■ **Task prompt**:
Only the pictures are to be left out, and the rest of the entries should be reproduced exactly.

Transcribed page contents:
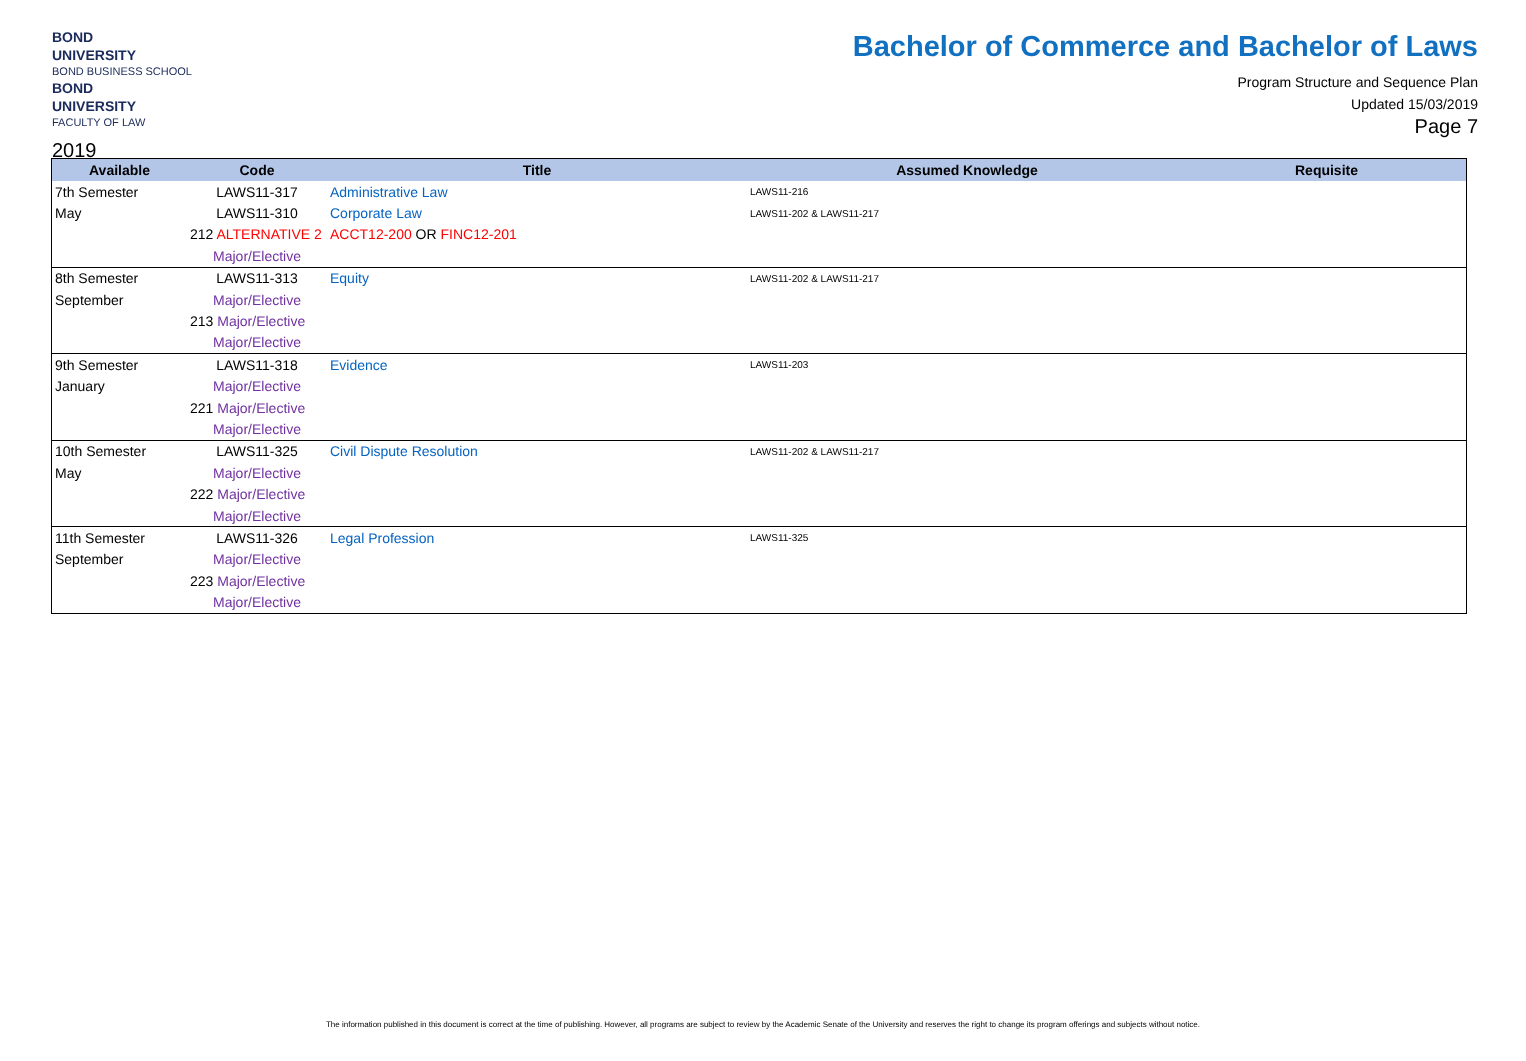BOND
UNIVERSITY
BOND BUSINESS SCHOOL
BOND
UNIVERSITY
FACULTY OF LAW
2019
Bachelor of Commerce and Bachelor of Laws
Program Structure and Sequence Plan
Updated 15/03/2019
Page 7
| Available | Code | Title | Assumed Knowledge | Requisite |
| --- | --- | --- | --- | --- |
| 7th Semester | LAWS11-317 | Administrative Law | LAWS11-216 | |
| May | LAWS11-310 | Corporate Law | LAWS11-202 & LAWS11-217 | |
| | 212 ALTERNATIVE 2 | ACCT12-200 OR FINC12-201 | | |
| | Major/Elective | | | |
| 8th Semester | LAWS11-313 | Equity | LAWS11-202 & LAWS11-217 | |
| September | Major/Elective | | | |
| | 213 Major/Elective | | | |
| | Major/Elective | | | |
| 9th Semester | LAWS11-318 | Evidence | LAWS11-203 | |
| January | Major/Elective | | | |
| | 221 Major/Elective | | | |
| | Major/Elective | | | |
| 10th Semester | LAWS11-325 | Civil Dispute Resolution | LAWS11-202 & LAWS11-217 | |
| May | Major/Elective | | | |
| | 222 Major/Elective | | | |
| | Major/Elective | | | |
| 11th Semester | LAWS11-326 | Legal Profession | LAWS11-325 | |
| September | Major/Elective | | | |
| | 223 Major/Elective | | | |
| | Major/Elective | | | |
The information published in this document is correct at the time of publishing. However, all programs are subject to review by the Academic Senate of the University and reserves the right to change its program offerings and subjects without notice.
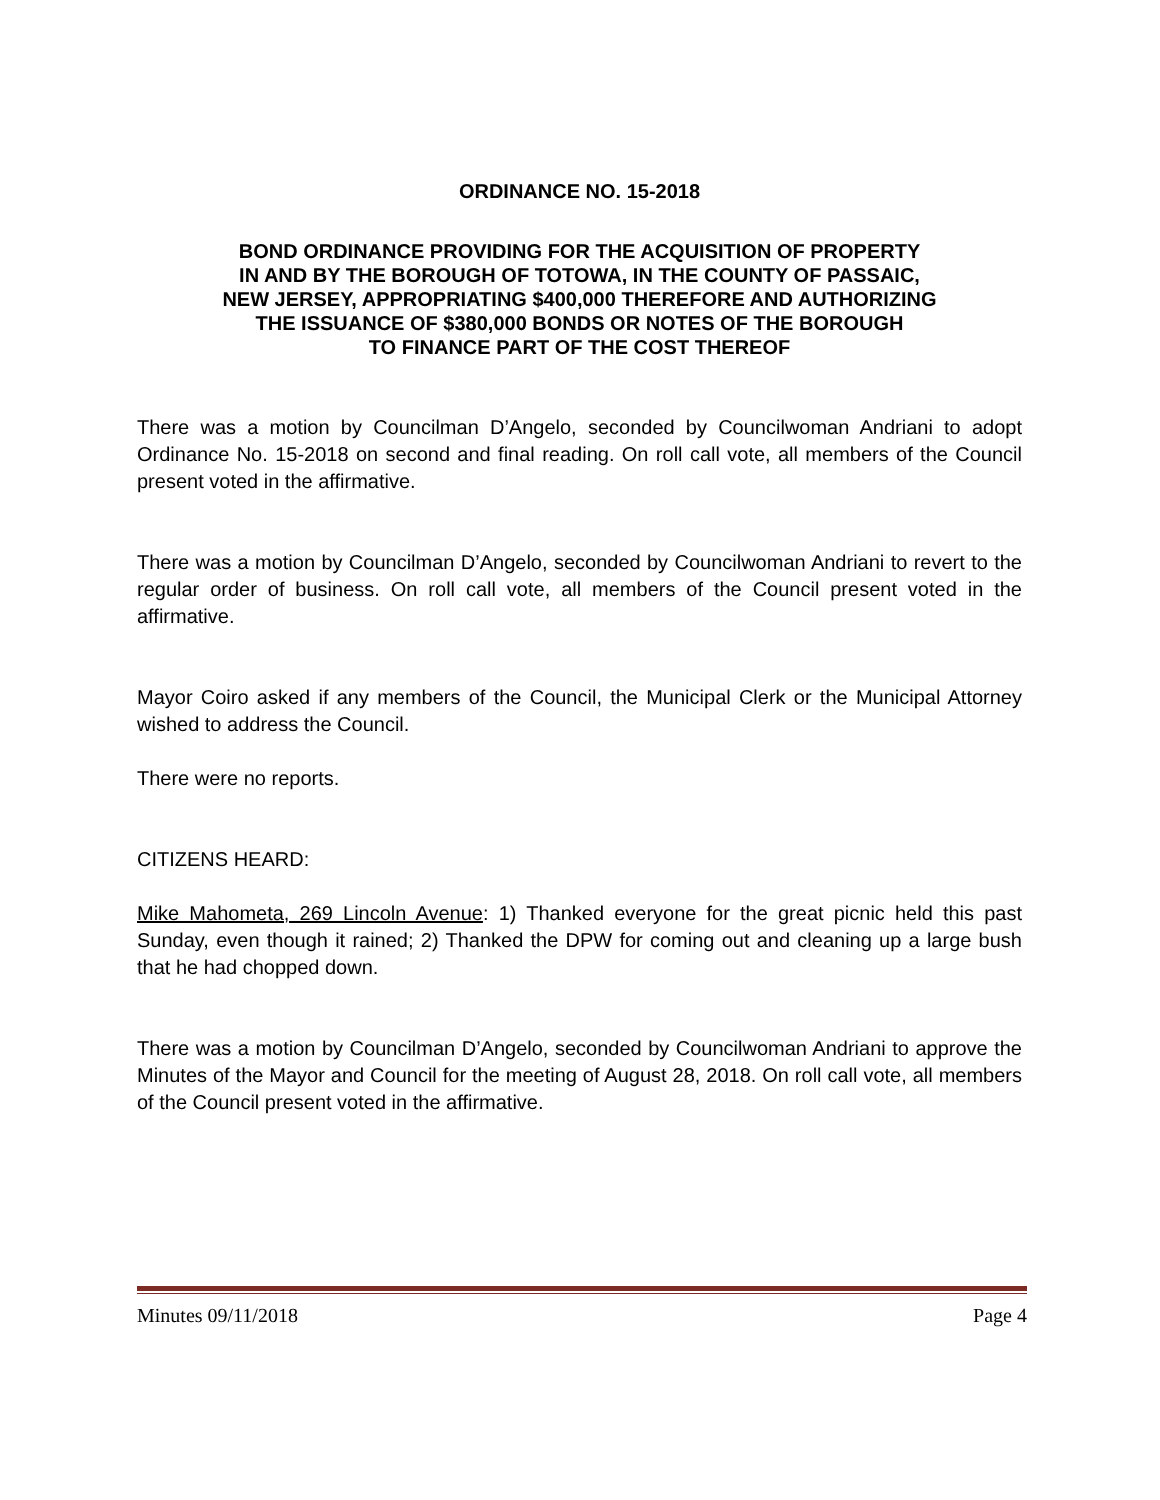ORDINANCE NO. 15-2018
BOND ORDINANCE PROVIDING FOR THE ACQUISITION OF PROPERTY
IN AND BY THE BOROUGH OF TOTOWA, IN THE COUNTY OF PASSAIC,
NEW JERSEY, APPROPRIATING $400,000 THEREFORE AND AUTHORIZING
THE ISSUANCE OF $380,000 BONDS OR NOTES OF THE BOROUGH
TO FINANCE PART OF THE COST THEREOF
There was a motion by Councilman D’Angelo, seconded by Councilwoman Andriani to adopt Ordinance No. 15-2018 on second and final reading. On roll call vote, all members of the Council present voted in the affirmative.
There was a motion by Councilman D’Angelo, seconded by Councilwoman Andriani to revert to the regular order of business. On roll call vote, all members of the Council present voted in the affirmative.
Mayor Coiro asked if any members of the Council, the Municipal Clerk or the Municipal Attorney wished to address the Council.
There were no reports.
CITIZENS HEARD:
Mike Mahometa, 269 Lincoln Avenue: 1) Thanked everyone for the great picnic held this past Sunday, even though it rained; 2) Thanked the DPW for coming out and cleaning up a large bush that he had chopped down.
There was a motion by Councilman D’Angelo, seconded by Councilwoman Andriani to approve the Minutes of the Mayor and Council for the meeting of August 28, 2018. On roll call vote, all members of the Council present voted in the affirmative.
Minutes 09/11/2018 Page 4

■ **Response to this exercise**:
BOND
UNIVERSITY
BOND BUSINESS SCHOOL
BOND
UNIVERSITY
FACULTY OF LAW
2019
Bachelor of Commerce and Bachelor of Laws
Program Structure and Sequence Plan
Updated 15/03/2019
Page 7
| Available | Code | Title | Assumed Knowledge | Requisite |
| --- | --- | --- | --- | --- |
| 7th Semester | LAWS11-317 | Administrative Law | LAWS11-216 | |
| May | LAWS11-310 | Corporate Law | LAWS11-202 & LAWS11-217 | |
| | 212 ALTERNATIVE 2 | ACCT12-200 OR FINC12-201 | | |
| | Major/Elective | | | |
| 8th Semester | LAWS11-313 | Equity | LAWS11-202 & LAWS11-217 | |
| September | Major/Elective | | | |
| | 213 Major/Elective | | | |
| | Major/Elective | | | |
| 9th Semester | LAWS11-318 | Evidence | LAWS11-203 | |
| January | Major/Elective | | | |
| | 221 Major/Elective | | | |
| | Major/Elective | | | |
| 10th Semester | LAWS11-325 | Civil Dispute Resolution | LAWS11-202 & LAWS11-217 | |
| May | Major/Elective | | | |
| | 222 Major/Elective | | | |
| | Major/Elective | | | |
| 11th Semester | LAWS11-326 | Legal Profession | LAWS11-325 | |
| September | Major/Elective | | | |
| | 223 Major/Elective | | | |
| | Major/Elective | | | |
The information published in this document is correct at the time of publishing. However, all programs are subject to review by the Academic Senate of the University and reserves the right to change its program offerings and subjects without notice.
ORDINANCE NO. 15-2018
BOND ORDINANCE PROVIDING FOR THE ACQUISITION OF PROPERTY
IN AND BY THE BOROUGH OF TOTOWA, IN THE COUNTY OF PASSAIC,
NEW JERSEY, APPROPRIATING $400,000 THEREFORE AND AUTHORIZING
THE ISSUANCE OF $380,000 BONDS OR NOTES OF THE BOROUGH
TO FINANCE PART OF THE COST THEREOF
There was a motion by Councilman D’Angelo, seconded by Councilwoman Andriani to adopt Ordinance No. 15-2018 on second and final reading. On roll call vote, all members of the Council present voted in the affirmative.
There was a motion by Councilman D’Angelo, seconded by Councilwoman Andriani to revert to the regular order of business. On roll call vote, all members of the Council present voted in the affirmative.
Mayor Coiro asked if any members of the Council, the Municipal Clerk or the Municipal Attorney wished to address the Council.
There were no reports.
CITIZENS HEARD:
Mike Mahometa, 269 Lincoln Avenue: 1) Thanked everyone for the great picnic held this past Sunday, even though it rained; 2) Thanked the DPW for coming out and cleaning up a large bush that he had chopped down.
There was a motion by Councilman D’Angelo, seconded by Councilwoman Andriani to approve the Minutes of the Mayor and Council for the meeting of August 28, 2018. On roll call vote, all members of the Council present voted in the affirmative.
Minutes 09/11/2018 Page 4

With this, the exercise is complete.